– Вот представьте: вы гуляете… хорошая погодка… солнышко светит ясное… или едете по делам, – грозно-игриво начала инструктаж Таня, как только подтянулись еще трое невнятных секретарей школьных ячеек, – и вдруг, в центре Москвы к вам подходит, вежливенький такой… – Таня гримасничала, интересно вытягивая губы и с удовольствием рассматривая мельком маленькие свои шустрые, растопыренные в сантиметре от поверхности стола, играющие пальцы – как будто светло-розовый лак на тупых недлинных ногтях еще не успел просохнуть, – …иностранец. И невзначай заводит разговор о том, что в СССР нет свободных выборов, монополия одной партии, нет свободных газет и телеканалов, и что выехать за рубеж граждане СССР не могут. Вот представьте себе, что я – этот иностранец. Что вы ему на это скажете?
– Как что?! Скажу что все правильно, что всё так и есть, как он говорит! – не выдержал Дьюрька.
– Ну, а дальше что вы скажете? – заинтересовалась Таня, сощурив серые глаза, явно ожидая, что за Дьюрькиным предложением кроется какой-то изящный идеологический ход опытного молодого комсомольского пропагандиста.
– А чего еще дальше-то говорить? – сломал Дьюрька весь кайф. – Скажу, что абсолютно всё, по пунктам, чистая правда – всё, как он сказал!
«Короче, аттракцион кончился не успев начаться – Дьюрьку выпихали оттуда через секунду с криками, и я даже повеселиться не успела», – жаловалась Елена на следующий день Крутакову на Пушкинской, сдавая ему, досрочно, неинтересный, дуболомно-прямолинейный оруэлловский «Скотский хутор» западно-германского издания.
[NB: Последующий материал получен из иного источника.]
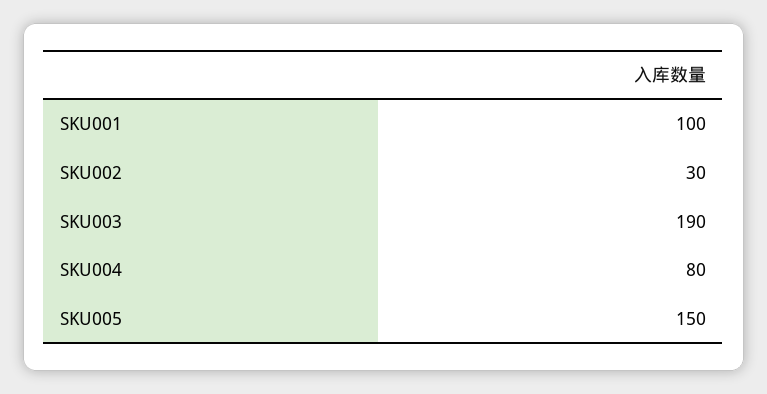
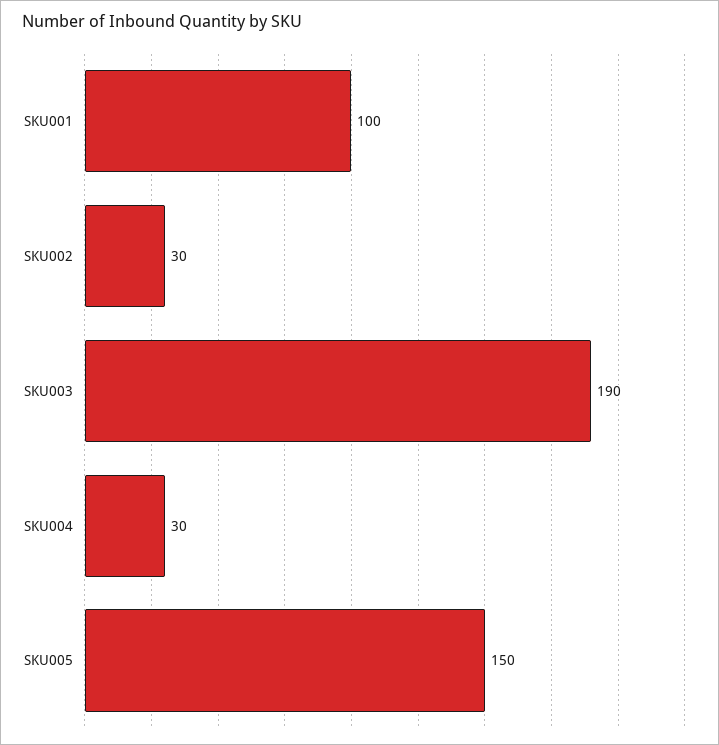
  {
    "SKU001": 100,
    "SKU002": 30,
    "SKU003": 190,
-   "SKU004": 80,
+   "SKU004": 30,
    "SKU005": 150
  }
А потом Аня Ганина, прыская от смеха, рассказала ей, что на алгебре Ленор Виссарионовна хватилась: «Где же это у нас Елена и Дьюрька? А? Голубки! Я их на первой перемене в коридоре видела!» – «А они в райком поехали! В райком! Это у нас так теперь называется!» – не задумываясь, выдал, издевательски корячась, грубый прыщавый Захар, явно уверенный, что на самом-то деле у Елены с Дьюрькой – роман. (Этой, впрочем, части истории, Елена Крутакову пересказать не решилась.)
А затея с Кагановичем так как-то и развеялась сама собой: веснушчатая Фрося Жмых, одноклассница их, детство проведшая в советской дип-резервации в одной из азиатских стран, и кичащаяся какими-то (кажется выдуманными) номенклатурными связями родителей, дразня Дьюрьку, заслышав как-то после физики (благо Дьюрька, обсуждая полюбившиеся идеи, не просто не стеснялся и не прятался, а орал на весь класс) о его прожектах, насмешливо выцедила:
– Подумаешь! Видала я этого Кагановича сто раз! Видела, как он собаку свою выгуливает – московскую сторожевую. У него огромный пёс такой.
– Врешь! – возмутился Дьюрька, подскочив к ней. – Где это ты его видела?!
– А на Фрунзенской набережной! – небрежно бросила Фрося Жмых, высоко заложив ногу на ногу в красном замшевом мокасине и мелко-мелко часто-часто тряся икрой. – Он там собаку свою выгуливает. Ньюфаундленда.
– Брешешь ты все! – разорался Дьюрька, стоя между партами в проходе и мощно размахивая в кулаке своей дерматиновой сумкой (опять хлястик от заплечного ремня сорвался), с такой амплитудой, как будто собирался наподдать собеседнице со всей силы. – Ты же только что сказала «московскую сторожевую», а не ньюфаундленда!
Тем не менее, видение трясущегося старикашки на Фрунзенской набережной, нераскаявшегося экс-палача, прячущегося на прогулках за пса, – да и сама Жмых, через губу обыденно об этом рассказывающая, – внесли во всю эту историю какой-то дополнительной невыносимой пошлости – и после этого даже и сам Дьюрька к идее навестить сталинского преступника поостыл.
Словом, блеснуть перед Крутаковым было почти нечем.
И поэтому, когда, уже перед самыми зимними каникулами, Елене вдруг позвонил мальчик-хамелеон из университетской школы юного журналиста (которого, с его занудной бессменной фонетикой, Елена уже почти было позабросила – ввиду гораздо более экзотических развлечений), и сказал, что университет направляет их на стажировку в советские газеты, да еще и добавил, что ей, по какому-то комическому жребию, досталось направление в популярное издание со звонким комсомольским названием, Елена, предвидя скандальное приключение, тут же согласилась, думая про себя: «Наконец-то будет чем щегольнуть перед Крутаковым, чтобы этот наглец прекратил считать меня ребенком!»